No, THEY wanted coverage too
Another day, another broker getting sued for an omission.
This time it happens to be the largest holding company of pubs in the United Kingdom vs. the largest broker in the world.
At issue is a business interruption loss that Stonegate Group’s subsidiary companies sustained during the pandemic of 2020…but couldn’t recover because they weren’t named on the policy.
As many of us remember, 2020 was a year full of unplanned shutdowns due to COVID. By March the Prime Minister announced that pubs, bars and restaurants were to be shut down. These establishments were not permitted to reopen until July.
The linked article is worth reading, but the irony of this whole debacle is that the group HAD business interruption coverage. The one entity that was named on the policy, Stonegate Pub Company Limited, recovered through a confidential settlement with insurers. But for some reason the phrase “and its Subsidiary Companies” was left off the named insured. The parent entity had coverage. The companies that actually operated 4,500+ pubs, bars, and restaurants across the UK? Left out in the cold.

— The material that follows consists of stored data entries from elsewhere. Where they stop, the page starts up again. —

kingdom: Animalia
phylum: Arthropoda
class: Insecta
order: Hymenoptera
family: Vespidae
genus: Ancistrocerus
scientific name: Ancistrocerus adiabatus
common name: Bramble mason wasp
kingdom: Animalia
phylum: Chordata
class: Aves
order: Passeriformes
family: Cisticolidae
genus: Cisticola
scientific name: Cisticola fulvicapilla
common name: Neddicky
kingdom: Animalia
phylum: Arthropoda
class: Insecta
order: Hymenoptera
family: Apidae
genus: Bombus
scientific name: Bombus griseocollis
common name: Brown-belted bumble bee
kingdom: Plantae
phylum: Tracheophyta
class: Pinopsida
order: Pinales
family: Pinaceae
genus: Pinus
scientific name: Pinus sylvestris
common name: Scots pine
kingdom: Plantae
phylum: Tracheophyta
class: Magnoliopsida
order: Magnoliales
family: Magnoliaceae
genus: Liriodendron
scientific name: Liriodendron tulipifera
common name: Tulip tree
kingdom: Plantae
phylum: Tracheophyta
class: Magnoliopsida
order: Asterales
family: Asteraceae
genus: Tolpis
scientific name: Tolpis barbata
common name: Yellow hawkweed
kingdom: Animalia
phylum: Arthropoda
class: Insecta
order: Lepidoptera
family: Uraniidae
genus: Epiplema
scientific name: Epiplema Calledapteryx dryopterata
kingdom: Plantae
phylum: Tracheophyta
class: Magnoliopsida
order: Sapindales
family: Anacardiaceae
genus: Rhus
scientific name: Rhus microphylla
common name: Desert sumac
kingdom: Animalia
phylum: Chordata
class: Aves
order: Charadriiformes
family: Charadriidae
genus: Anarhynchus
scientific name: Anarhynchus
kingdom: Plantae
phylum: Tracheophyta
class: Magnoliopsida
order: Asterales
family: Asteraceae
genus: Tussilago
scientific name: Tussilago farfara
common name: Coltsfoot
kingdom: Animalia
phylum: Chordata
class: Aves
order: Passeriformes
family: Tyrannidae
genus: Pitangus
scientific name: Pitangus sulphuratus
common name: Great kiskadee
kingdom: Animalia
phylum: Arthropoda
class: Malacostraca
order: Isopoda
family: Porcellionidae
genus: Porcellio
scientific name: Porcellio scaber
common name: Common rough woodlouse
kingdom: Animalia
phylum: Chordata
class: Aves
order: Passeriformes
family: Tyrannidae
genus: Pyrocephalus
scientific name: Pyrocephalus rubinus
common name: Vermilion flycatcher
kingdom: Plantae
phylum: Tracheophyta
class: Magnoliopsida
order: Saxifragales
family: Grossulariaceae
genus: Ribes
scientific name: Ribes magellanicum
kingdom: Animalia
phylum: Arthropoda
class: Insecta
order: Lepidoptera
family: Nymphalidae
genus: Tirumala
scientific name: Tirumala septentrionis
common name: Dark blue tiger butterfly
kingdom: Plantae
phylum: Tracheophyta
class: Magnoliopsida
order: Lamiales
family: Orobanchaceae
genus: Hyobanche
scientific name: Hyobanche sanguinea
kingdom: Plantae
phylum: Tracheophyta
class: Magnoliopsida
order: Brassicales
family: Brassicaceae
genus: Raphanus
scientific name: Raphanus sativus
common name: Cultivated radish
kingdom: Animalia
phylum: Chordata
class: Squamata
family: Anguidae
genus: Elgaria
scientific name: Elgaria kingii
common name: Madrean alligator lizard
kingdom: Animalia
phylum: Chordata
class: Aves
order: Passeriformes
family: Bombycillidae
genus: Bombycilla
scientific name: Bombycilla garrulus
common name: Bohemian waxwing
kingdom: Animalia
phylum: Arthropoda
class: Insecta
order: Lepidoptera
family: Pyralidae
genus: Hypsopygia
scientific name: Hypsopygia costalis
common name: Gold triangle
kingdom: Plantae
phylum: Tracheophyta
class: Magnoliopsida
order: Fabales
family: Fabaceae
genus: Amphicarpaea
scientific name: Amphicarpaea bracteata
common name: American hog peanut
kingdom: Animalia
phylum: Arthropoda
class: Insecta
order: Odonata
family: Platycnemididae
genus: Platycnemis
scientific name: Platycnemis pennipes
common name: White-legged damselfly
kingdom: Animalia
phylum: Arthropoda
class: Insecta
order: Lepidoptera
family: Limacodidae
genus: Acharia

According to the pleadings filed so far, no apparent explanation has emerged as to why this critical language was omitted. What makes this even more excruciating from the insured’s perspective is that the broker’s own marketing documents showed the proposed insured as “Stonegate Pub Company Limited and its Subsidiary Companies.” The right answer was on paper. It just never made it onto the policy.
What makes this really painful for the broker: Marsh fought hard to win this account in a competitive tender in 2018. They didn’t inherit someone else’s mistake. They built their own proposal from scratch. They HAD the named insured right in their Market Taster, and then somewhere between proposal and binding, the subsidiary language disappeared. They had everything right and still got it wrong.
The details matter. Stay bindin’ and grindin’.